YOUR TASK: Pick out every line in the records below that contains the string "davvero", and copy each of those lines. Match case exactly.

RECORDS PROVIDED:
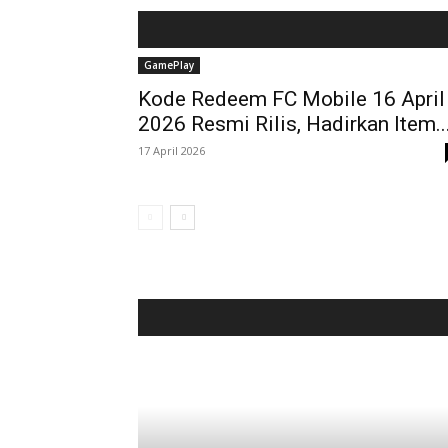
GamePlay
Kode Redeem FC Mobile 16 April
2026 Resmi Rilis, Hadirkan Item..
17 April 2026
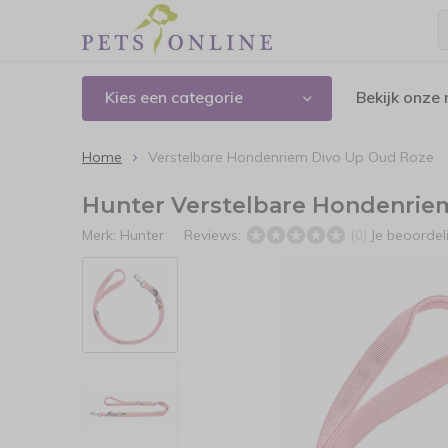
Kies een categorie
Bekijk onze
Home
Verstelbare Hondenriem Divo Up Oud Roze
Hunter Verstelbare Hondenrie
Merk:
Hunter
Reviews:
Je beoorde
(0)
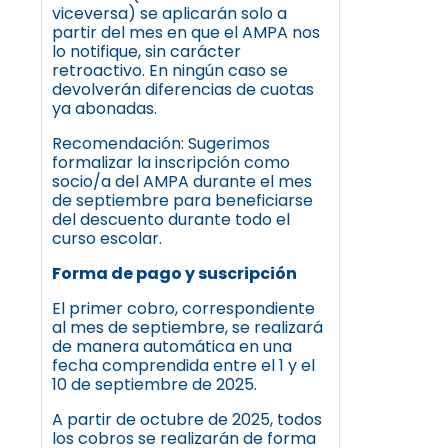
viceversa) se aplicarán solo a
partir del mes en que el AMPA nos
lo notifique, sin carácter
retroactivo. En ningún caso se
devolverán diferencias de cuotas
ya abonadas.
Recomendación: Sugerimos
formalizar la inscripción como
socio/a del AMPA durante el mes
de septiembre para beneficiarse
del descuento durante todo el
curso escolar.
Forma de pago y suscripción
El primer cobro, correspondiente
al mes de septiembre, se realizará
de manera automática en una
fecha comprendida entre el 1 y el
10 de septiembre de 2025.
A partir de octubre de 2025, todos
los cobros se realizarán de forma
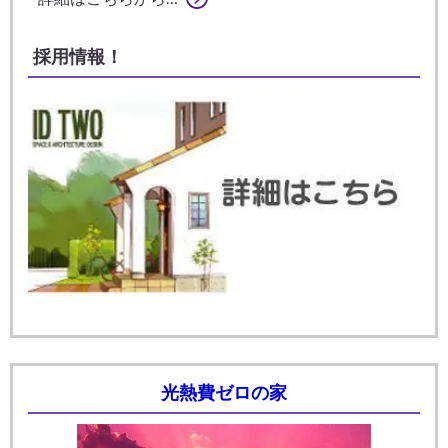
採用情報！
光熱費ゼロの家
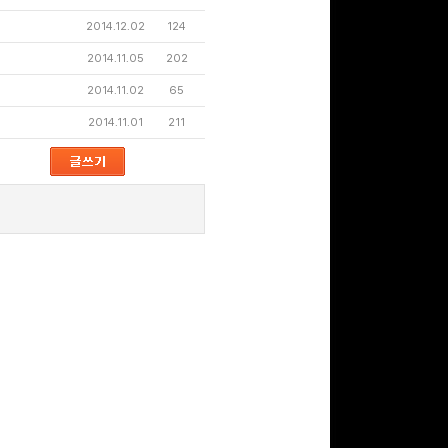
2014.12.02
124
2014.11.05
202
문화상품권 10000원
(추첨)
2014.11.02
65
100
밥알
2014.11.01
211
문화상품권 5000원 (추
첨)
100
밥알
구글 플레이 기프트카드
15,000원 (추첨)
100
밥알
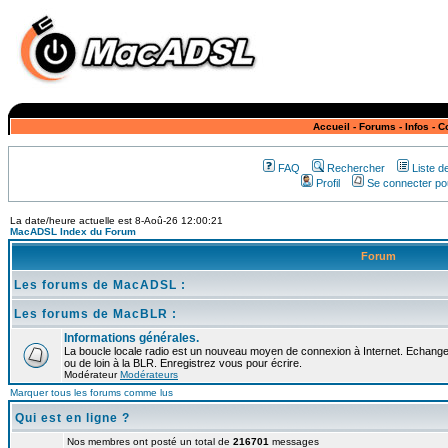
Accueil
-
Forums
-
Infos
-
C
FAQ
Rechercher
Liste 
Profil
Se connecter pou
La date/heure actuelle est 8-Aoû-26 12:00:21
MacADSL Index du Forum
Forum
Les forums de MacADSL :
Les forums de MacBLR :
Informations générales.
La boucle locale radio est un nouveau moyen de connexion à Internet. Echangez
ou de loin à la BLR. Enregistrez vous pour écrire.
Modérateur
Modérateurs
Marquer tous les forums comme lus
Qui est en ligne ?
Nos membres ont posté un total de
216701
messages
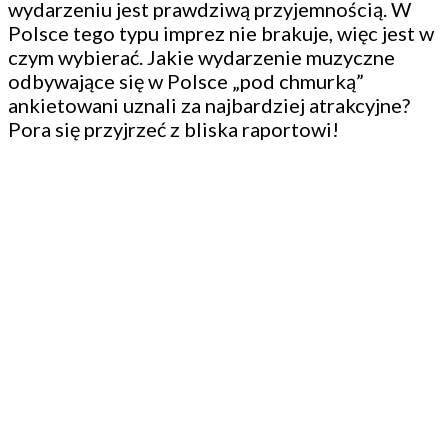
wydarzeniu jest prawdziwą przyjemnością. W
Polsce tego typu imprez nie brakuje, więc jest w
czym wybierać. Jakie wydarzenie muzyczne
odbywające się w Polsce „pod chmurką”
ankietowani uznali za najbardziej atrakcyjne?
Pora się przyjrzeć z bliska raportowi!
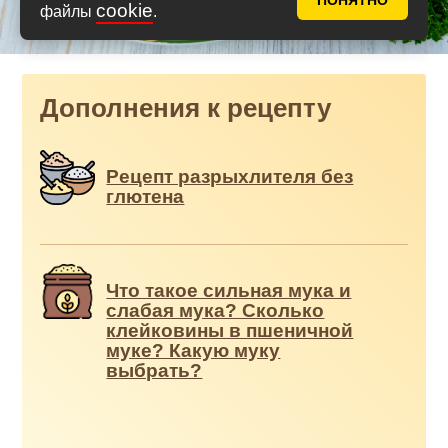
ПОНЯТНО
cookie
файлы
.
Дополнения к рецепту
Рецепт разрыхлителя без
глютена
Что такое сильная мука и
слабая мука? Сколько
клейковины в пшеничной
муке? Какую муку
выбрать?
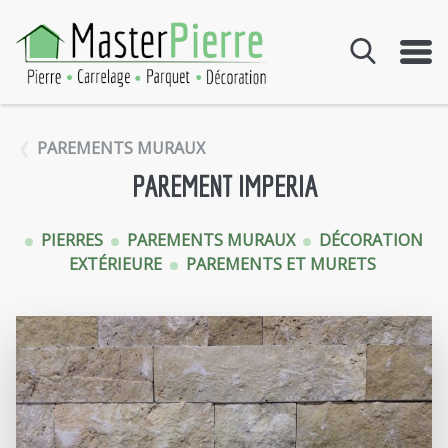
Aller au contenu
PAREMENTS MURAUX
PAREMENT IMPERIA
PIERRES
PAREMENTS MURAUX
DÉCORATION
EXTÉRIEURE
PAREMENTS ET MURETS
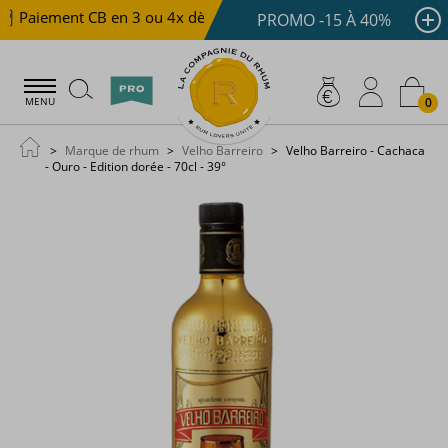
Paiement CB en 3 ou 4x dès 100 €
Livraison offerte dè
PROMO -15 À 40%
0
MENU
Marque de rhum
Velho Barreiro
Velho Barreiro - Cachaca
- Ouro - Edition dorée - 70cl - 39°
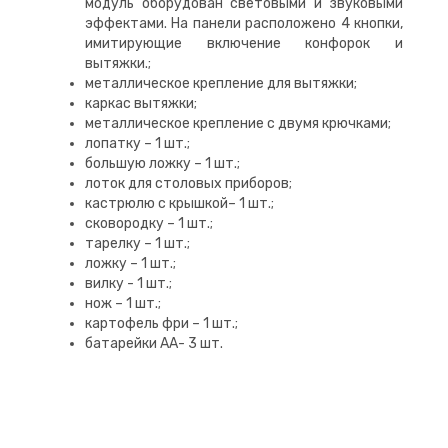
модуль оборудован световыми и звуковыми
эффектами. На панели расположено 4 кнопки,
имитирующие включение конфорок и
вытяжки.;
металлическое крепление для вытяжки;
каркас вытяжки;
металлическое крепление с двумя крючками;
лопатку – 1 шт.;
большую ложку – 1 шт.;
лоток для столовых приборов;
кастрюлю с крышкой– 1 шт.;
сковородку – 1 шт.;
тарелку – 1 шт.;
ложку – 1 шт.;
вилку - 1 шт.;
нож – 1 шт.;
картофель фри – 1 шт.;
батарейки AA- 3 шт.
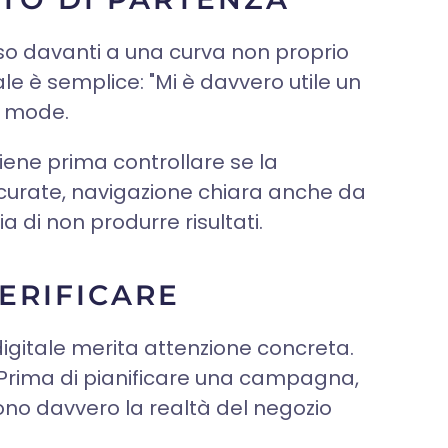
esso davanti a una curva non proprio
iale è semplice: "Mi è davvero utile un
le mode.
viene prima controllare se la
o curate, navigazione chiara anche da
 di non produrre risultati.
ERIFICARE
digitale merita attenzione concreta.
i. Prima di pianificare una campagna,
ttono davvero la realtà del negozio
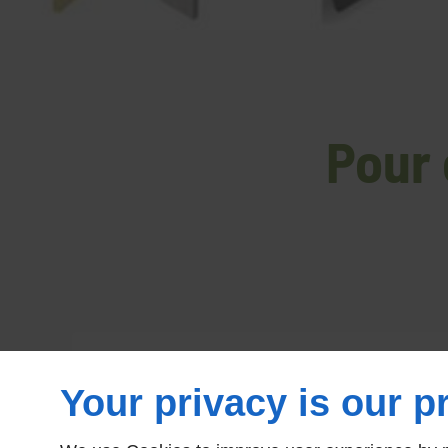
Pour 
Your privacy is our pr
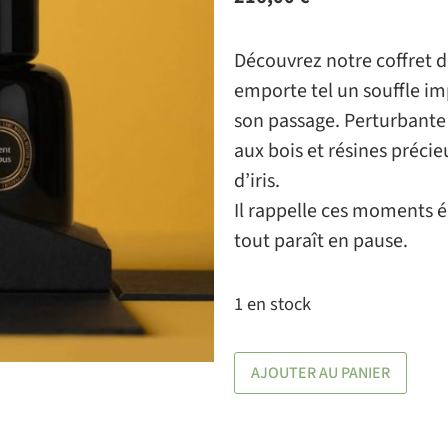
Découvrez notre coffret d
emporte tel un souffle im
son passage. Perturbante
aux bois et résines préci
d’iris.
Il rappelle ces moments
tout paraît en pause.
1 en stock
AJOUTER AU PANIER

REPLY:
iale è semplice: "Mi è davvero utile un
ttono davvero la realtà del negozio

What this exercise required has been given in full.